Comments on The HippieShack2000™: the most amazing place I ever lived

  1. That’s so badass 😀 And I think I have a lot of those same ponies in a box somewhere . . . I like how chubby they are, but the “new” ones are all extremely skinny. Even PONIES are super skinny now. WTF, media messages. W. T. F.

  2. Looking at these pics reminds me of the Swiss Family Robinson. Reading that book as a kid made me SO SAD that I could not live in a sweet house like theirs.

    • Oh dear sweet santa, I wanted that house SO FREAKING BAD. I had the annotated version that had the most AMAZING drawings of the house and each one made me more jealous than the last. Coolest. House. Ever.

      Also: My Side of the Mountain.

  3. My sophomore year of college, I visited my friends upstairs so much, they got a yoga ball for me to sit on because there were only two chairs. We called it “The Chair Ball” and it made the most awesome seat. I used to bounce down the hallways on that thing.

    I LOVE THOSE BEDS. I spent my childhood sleeping on the top bunk of a bunk bed and had bunk beds my senior year of college. I would love to get some sort of loft bed because I rather miss sleeping up high.

  4. Great description of Olympia! It is a wacky, loveable little town and I’m quite happy in it. Have you seen IFC’s Portlandia? It totally reminds me of Olympia.

  5. Oh man. I grew up in Olympia, so this post is making ME nostalgic, too! I knew so many crazy hippies who lived in weird spaces like this one. 😀

    Sometimes I want to pack up and move back across the Pacific Ocean to Olympia!

  6. This is the most beautiful space I have ever seen.
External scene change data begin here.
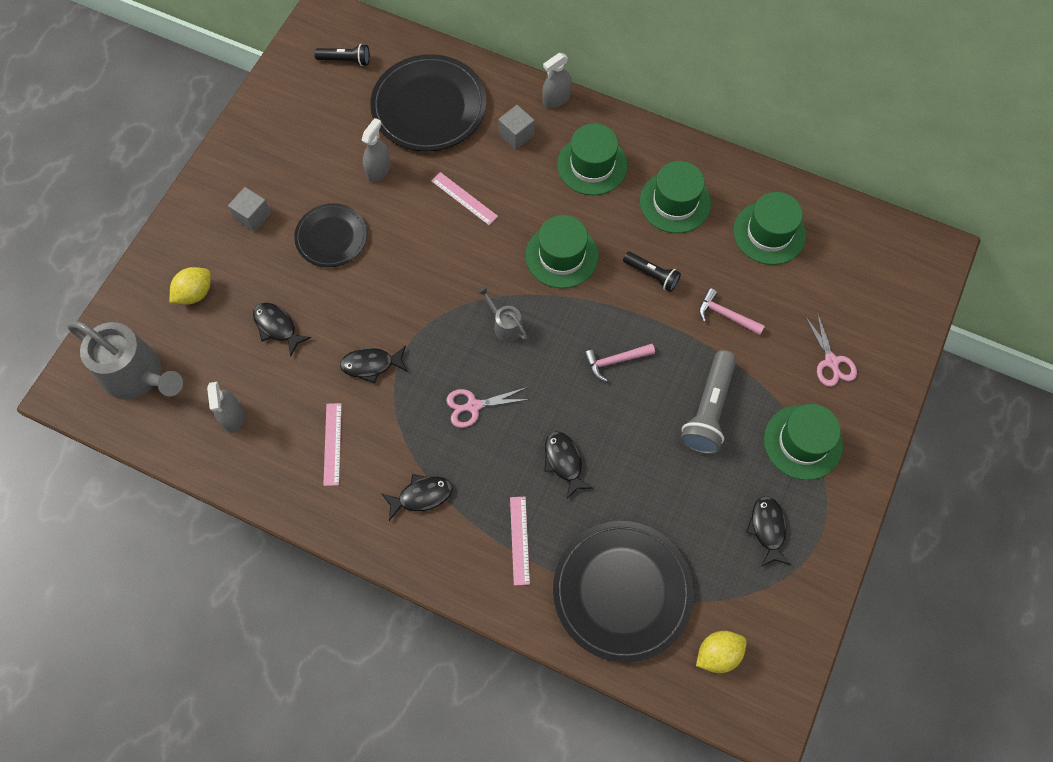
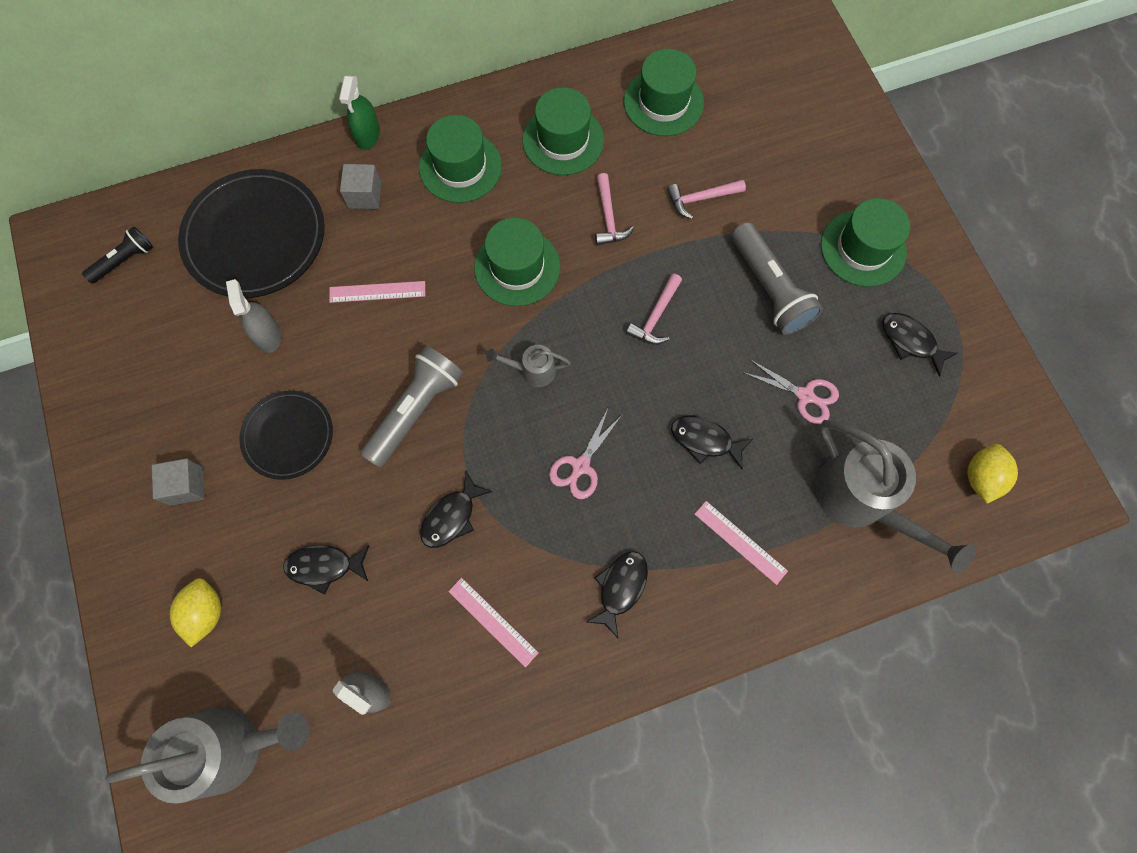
camera: 45 degrees left, 5 degrees up
grey spray bottle [542,53,572,108] -> green spray bottle [339,75,380,150]
black plate [553,521,694,662] -> grey watering can [815,420,976,574]
black flashlight [623,252,681,292] -> pink hammer [595,173,634,245]
pink scissors [805,312,857,387] -> pink scissors moved to [742,359,839,424]
none -> grey flashlight [360,346,463,468]

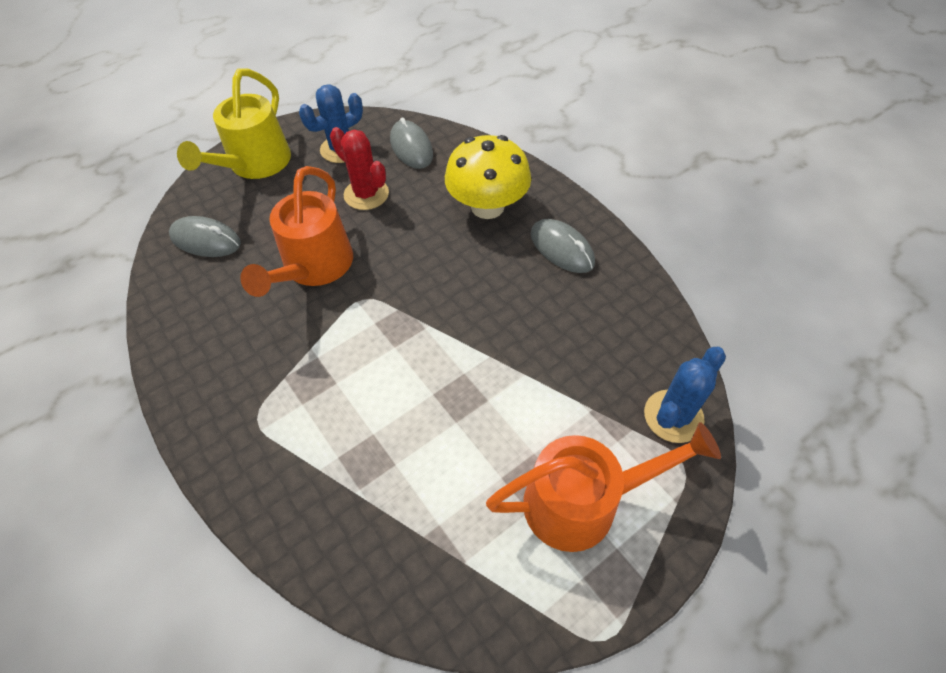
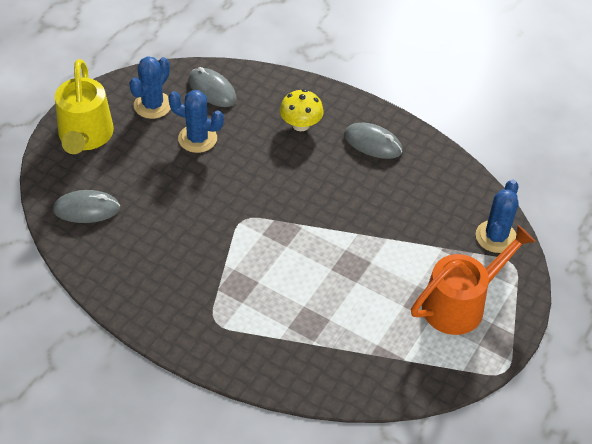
camera: 25 degrees left, 5 degrees down
orange watering can [240,166,353,297] -> none
red cactus [330,127,389,210] -> blue cactus [168,90,224,153]
yellow mushroom [445,135,531,219] -> yellow mushroom [280,89,324,131], size x0.63

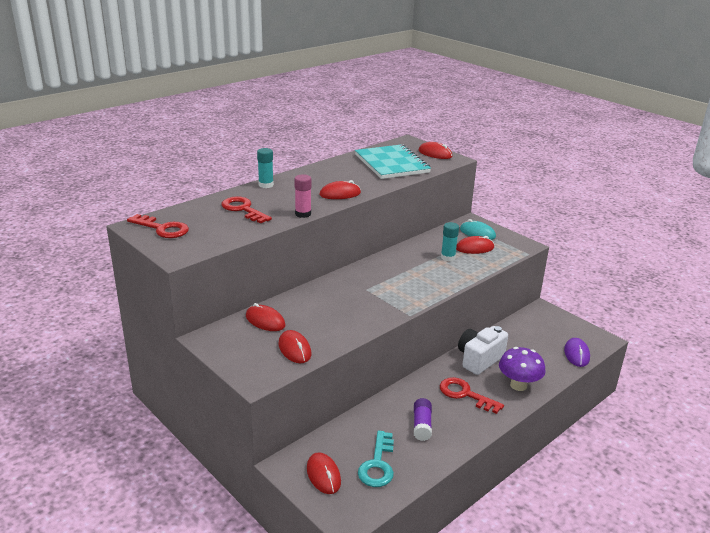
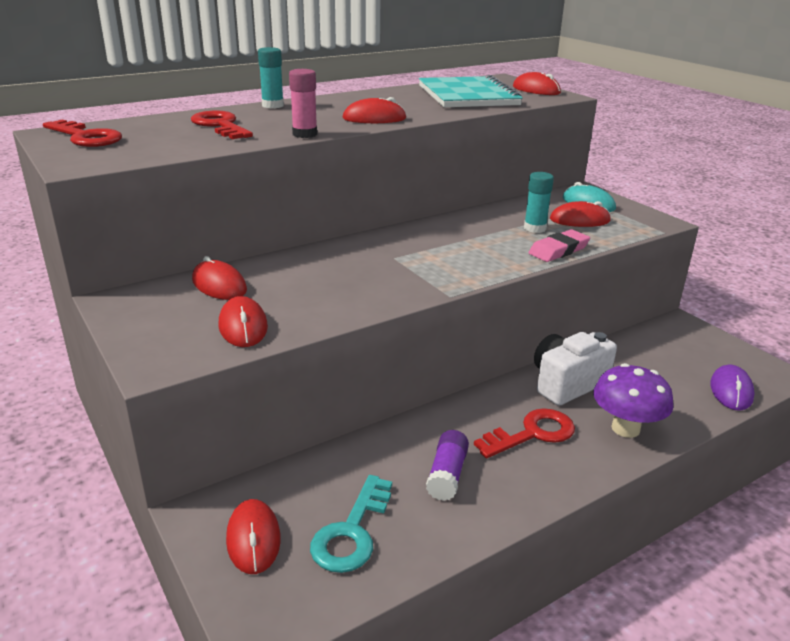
camera: 10 degrees right, 0 degrees up
red key [440,377,504,414] -> red key turned 105 degrees clockwise [474,408,575,458]
none -> pink eraser [528,229,590,262]

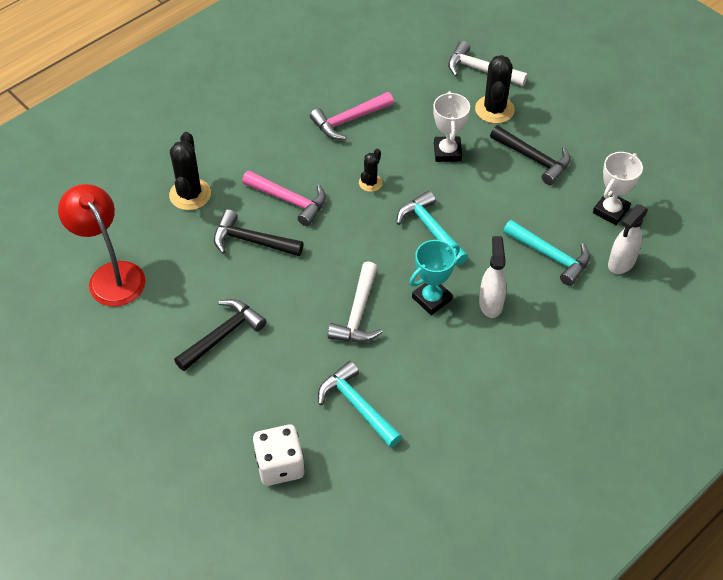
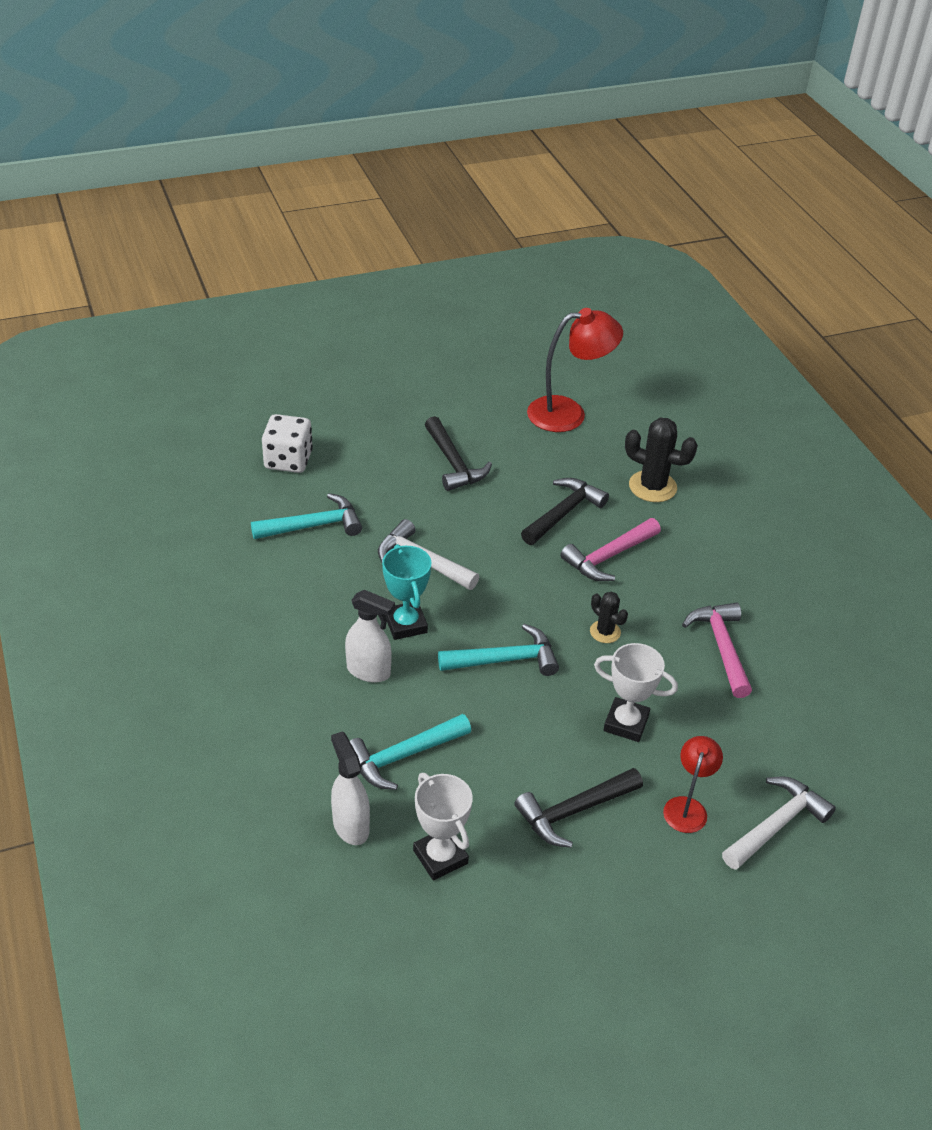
camera: 110 degrees right, 10 degrees down
black cactus [475,55,515,124] -> red lamp [663,736,723,833]

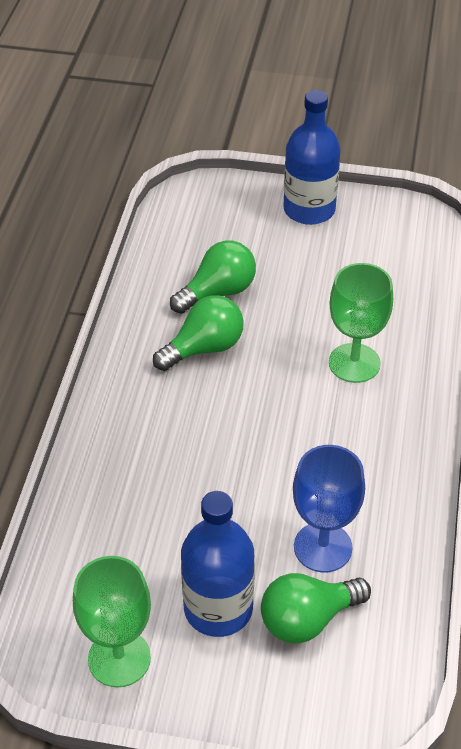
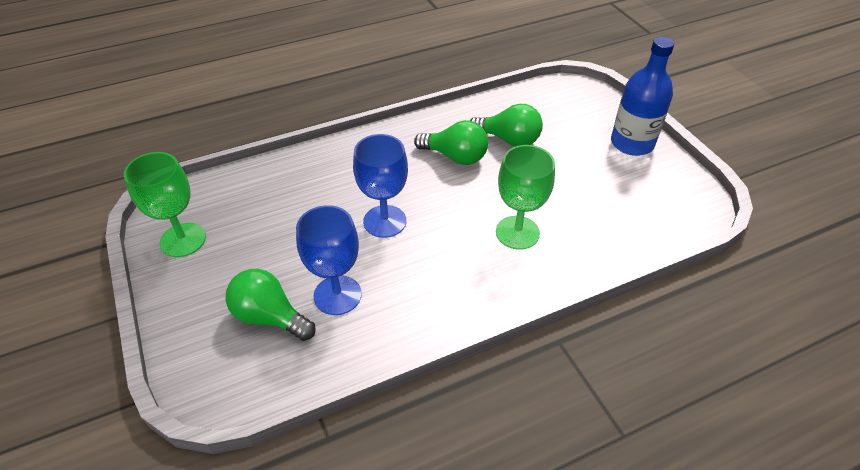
camera: 55 degrees right, 0 degrees up
blue bottle [181,491,255,637] -> none
none -> blue goblet [353,134,408,238]

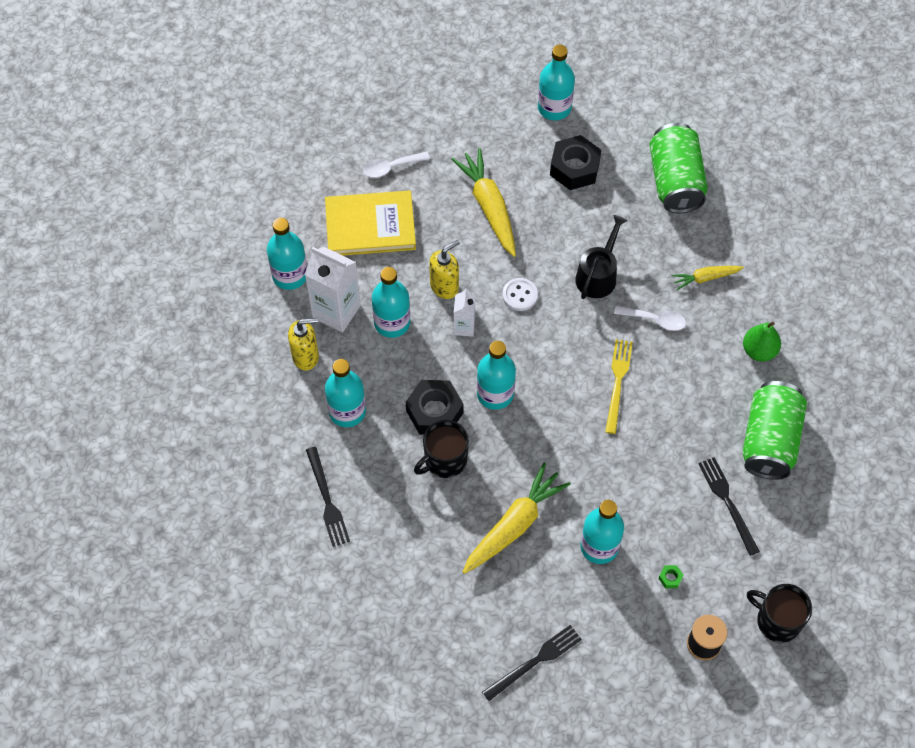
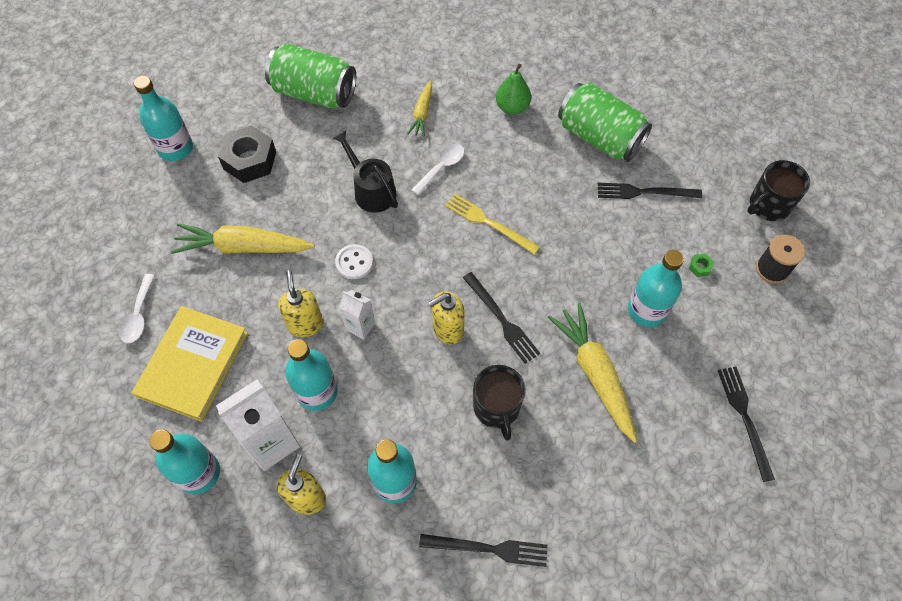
camera: 65 degrees left, 0 degrees up
black nut [406,380,464,435] -> none
turquoise bottle [477,341,516,410] -> yellow soap dispenser [428,291,465,344]
none -> black fork [463,272,540,364]

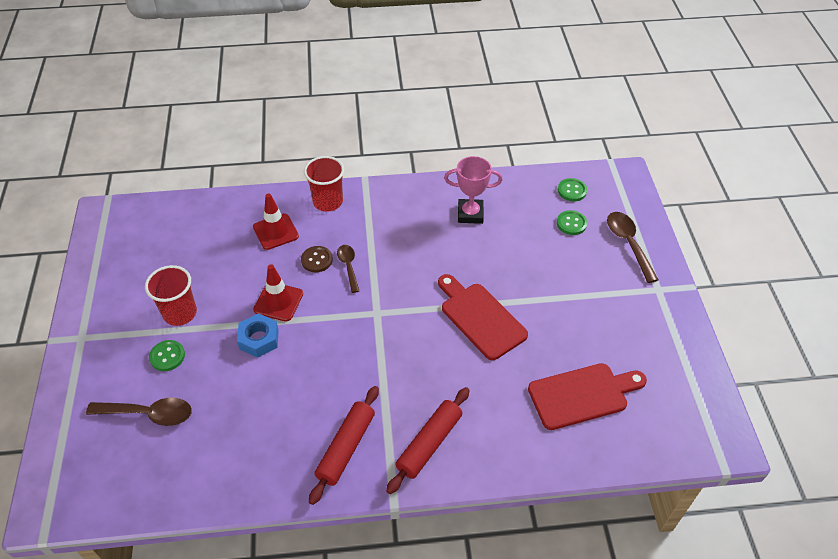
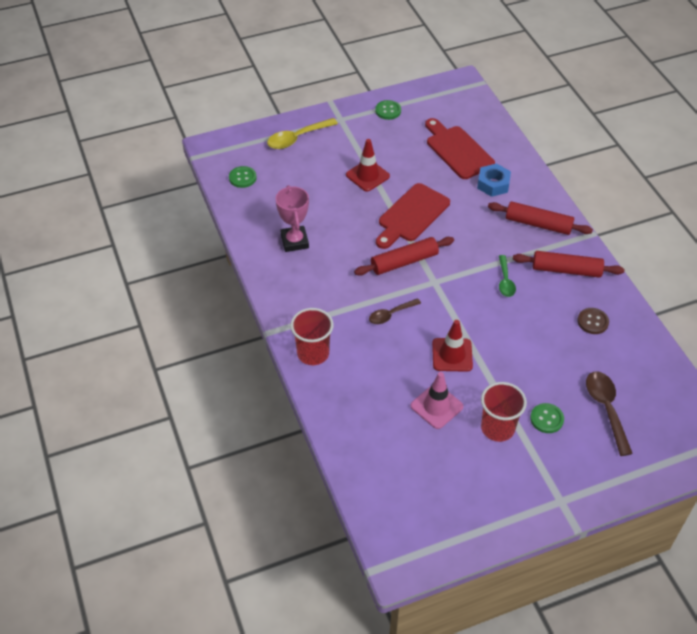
camera: 105 degrees left, 0 degrees up
blue nut [237,313,279,358] -> blue nut moved to [477,163,511,197]
red traffic cone [253,193,299,250] -> red traffic cone moved to [346,139,390,192]
brown button [301,246,333,272] -> brown button moved to [578,308,609,334]
green button [557,210,587,235] -> green button moved to [375,100,401,120]
brown spoon [607,212,659,283] -> yellow spoon [267,118,338,149]
none -> red rolling pin [354,237,454,276]
none -> pink traffic cone [411,372,463,429]
none -> green spoon [499,255,516,297]

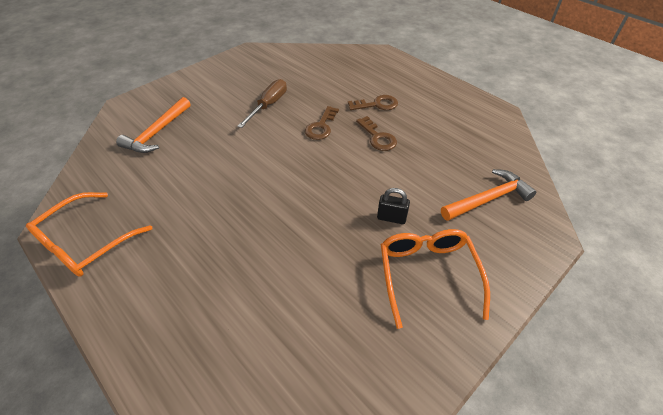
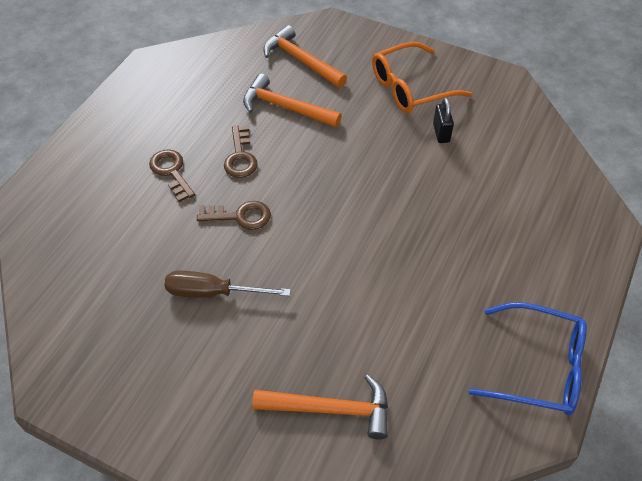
camera: 110 degrees left, 5 degrees up
orange glasses [26,192,153,277] -> blue glasses [469,302,587,415]
brown key [356,116,397,151] -> brown key turned 135 degrees clockwise [224,125,258,178]
black padlock [377,188,410,224] -> black padlock moved to [433,97,454,143]
none -> orange hammer [243,74,342,127]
I am super into cozy corners, round shapes, asymmetry, cabins in the woods… Drool!

  7. WOW i used to live in Olympia too (we left in 1999 tho) but i sat in MANY a home exactly like yours!! So many out of the way homes in random sections of the woods!! AWESOME POST!!

  8. Um, I live in an apartment complex over by Evergreen and I am about five minutes away from getting in my car and driving up and down Overhulse to find this house. ZOMG.

    It’s not creepy if I’m stalking the house Ariel USED to live in, right? 😛

    No, but, seriously – I will try and find that house and get photos from the outside just to see if it still looks the same.

    Oly is a world of its own, and though I complain about it endlessly, I can’t bring myself to leave. 🙂

      • I have returned victorious!

        So, it turns out the Hippie Shack is literally 3 minutes away from my apartment complex. Holy crap. I rarely go that direction down Overhulse, so I was shocked!

        I have a few very, VERY bad photos for you – there was someone outside when I went back to get pictures, and we felt really weird sitting there in the car with the camera. He didn’t look particularly friendly. 😛

        The couple of photos are here. I plan on returning for more!

        It still looks EXACTLY like the photos up above. There’s a yurt-like structure right next to the tiny smoking hut thing – don’t know if that’s new or not. And a million cars out there.

        Hope you enjoy! 🙂

  9. Omg- I lived on this property right around the same time!!??! Maybe a couple years there after.

    We lived in the Treehouse. I wrote a play called “Island Adrift” which we performed in Alaska in 2004 and oh yea- my daughter was conceived in the tree house. I’m
    Not to fru fru of a guy but my wife and I literally heard her calling from the Forrest to come into this world.

    • Oh wow, that’s crazy! When we moved out in 2001, I think Robin was still living in the treehouse… but I can see how the forest back there would be talking to you. It was glorious!